Can we get a tensor out of summation of one vector with its transpose?

Question

I don't know much about tensor calculus and here is something I'm trying to figure out.

$$T=\mu({\nabla}\vec{V}+{\nabla}\vec{V}^T)$$

T is viscous stress tensor and $\vec{V}$ is the velocity vector. How do we get a tensor of rank 2 by adding a vector (gradient of velocity) to its transpose? My best guess is that the gradient of a vector is a 2nd rank tensor (though we are told in engineering schools that the gradient is only defined for scalar fields). Am I right? Am I missing something here?

Thanks.

Answer 1

If $\mathbf{v}=(v_1,v_2v_3)$ is a vector, its gradient is the matrix:

$$ \nabla \mathbf{v}= \begin{bmatrix} \frac{\partial v_1}{\partial x_1}&\frac{\partial v_1}{\partial x_2}&\frac{\partial v_1}{\partial x_3}\\ \frac{\partial v_2}{\partial x_1}&\frac{\partial v_2}{\partial x_2}&\frac{\partial v_2}{\partial x_3}\\ \frac{\partial v_3}{\partial x_1}&\frac{\partial v_3}{\partial x_2}&\frac{\partial v_3}{\partial x_3}\\ \end{bmatrix} $$ that is the so called Jacobian matrix.

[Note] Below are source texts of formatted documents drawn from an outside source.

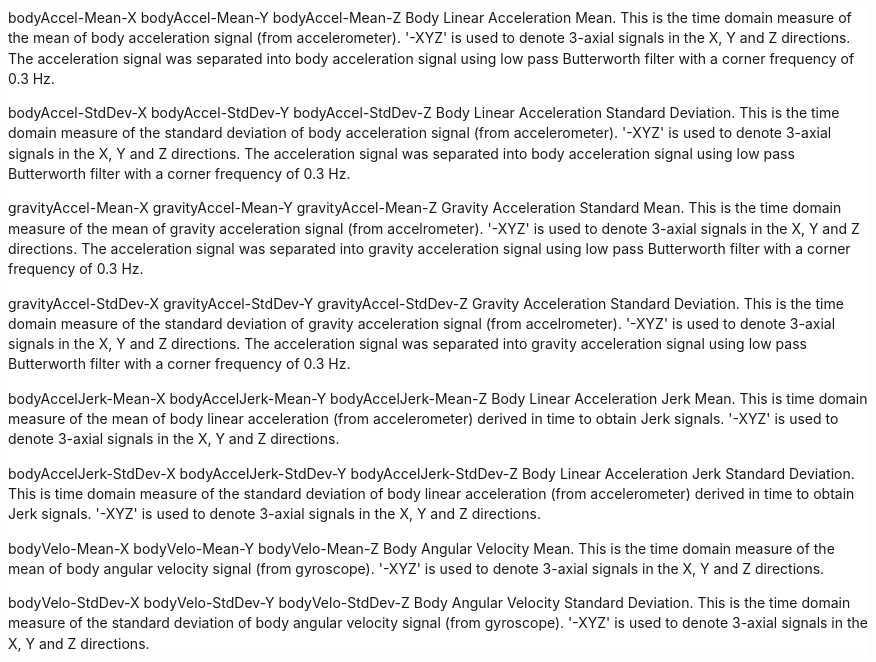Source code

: bodyAccel-Mean-X
bodyAccel-Mean-Y
bodyAccel-Mean-Z
	Body Linear Acceleration Mean. This is the time domain measure of the mean of body acceleration signal (from accelerometer). '-XYZ' is used to denote 3-axial signals in the X, Y and Z directions. The acceleration signal was separated into body acceleration signal using low pass Butterworth filter with a corner frequency of 0.3 Hz.

bodyAccel-StdDev-X
bodyAccel-StdDev-Y
bodyAccel-StdDev-Z
	Body Linear Acceleration Standard Deviation. This is the time domain measure of the standard deviation of body acceleration signal (from accelerometer). '-XYZ' is used to denote 3-axial signals in the X, Y and Z directions. The acceleration signal was separated into body acceleration signal using low pass Butterworth filter with a corner frequency of 0.3 Hz.

gravityAccel-Mean-X
gravityAccel-Mean-Y
gravityAccel-Mean-Z
	Gravity Acceleration Standard Mean. This is the time domain measure of the mean of gravity acceleration signal (from accelrometer). '-XYZ' is used to denote 3-axial signals in the X, Y and Z directions. The acceleration signal was separated into gravity acceleration signal using low pass Butterworth filter with a corner frequency of 0.3 Hz.

gravityAccel-StdDev-X
gravityAccel-StdDev-Y
gravityAccel-StdDev-Z
	Gravity Acceleration Standard Deviation. This is the time domain measure of the standard deviation of gravity acceleration signal (from accelrometer). '-XYZ' is used to denote 3-axial signals in the X, Y and Z directions. The acceleration signal was separated into gravity acceleration signal using low pass Butterworth filter with a corner frequency of 0.3 Hz.

bodyAccelJerk-Mean-X
bodyAccelJerk-Mean-Y
bodyAccelJerk-Mean-Z
	Body Linear Acceleration Jerk Mean. This is time domain measure of the mean of body linear acceleration (from accelerometer) derived in time to obtain Jerk signals. '-XYZ' is used to denote 3-axial signals in the X, Y and Z directions.

bodyAccelJerk-StdDev-X
bodyAccelJerk-StdDev-Y
bodyAccelJerk-StdDev-Z
	Body Linear Acceleration Jerk Standard Deviation. This is time domain measure of the standard deviation of body linear acceleration (from accelerometer) derived in time to obtain Jerk signals. '-XYZ' is used to denote 3-axial signals in the X, Y and Z directions.

bodyVelo-Mean-X
bodyVelo-Mean-Y
bodyVelo-Mean-Z
	Body Angular Velocity Mean. This is the time domain measure of the mean of body angular velocity signal (from gyroscope). '-XYZ' is used to denote 3-axial signals in the X, Y and Z directions.

bodyVelo-StdDev-X
bodyVelo-StdDev-Y
bodyVelo-StdDev-Z
	Body Angular Velocity Standard Deviation. This is the time domain measure of the standard deviation of body angular velocity signal (from gyroscope). '-XYZ' is used to denote 3-axial signals in the X, Y and Z directions.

Note that the elements in the $i-$row of this matrix are the components of the gradient of the $i-$componet if the vector $\mathbf{v}$.

This matrix contains all the informations about the first order changes of the vector $\mathbf{v}$ in any direction, and it transforms as a covariant tensor for linear transformation of the coordinates. But note that it is not covariant for curvilinear changes of coordinates, so it is not properly a tensor.

For a simple introduction to tensor and covariant derivative you can see here.

Answer 2

To take it a bit further than Emilio and to answer your question: $\vec{\nabla}\vec{v}$ and its transpose are already rank 2 tensors. Scalars are rank 0, vectors are rank 1 and each subsequent addition of a 'component' increases the rank by one.

The result of the addition of two rank 2 tensors is still a rank 2 tensor: $$\vec{\nabla}\vec{v} + \left(\vec{\nabla}\vec{v}\right)^T = \left[\begin{array}{ccc} \partial_{x}u & \partial_{y}u & \partial_{z}u\\ \partial_{x}v & \partial_{y}v & \partial_{z}v\\ \partial_{x}w & \partial_{y}w & \partial_{z}w \end{array}\right] + \left[\begin{array}{ccc} \partial_{x}u & \partial_{x}v & \partial_{x}w\\ \partial_{y}u & \partial_{y}v & \partial_{y}w\\ \partial_{z}u & \partial_{z}v & \partial_{z}w \end{array}\right] = \left[\begin{array}{ccc} 2\partial_{x}u & \partial_{y}u+\partial_{x}v & \partial_{z}u+\partial_{x}w\\ \partial_{x}v+\partial_{y}u & 2\partial_{y}v & \partial_{z}v+\partial_{y}w\\ \partial_{x}w+\partial_{z}u & \partial_{y}w+\partial_{z}v & 2\partial_{z}w \end{array}\right] $$

Clearly the number of 'components' are preserved and the result is a rank 2 tensor.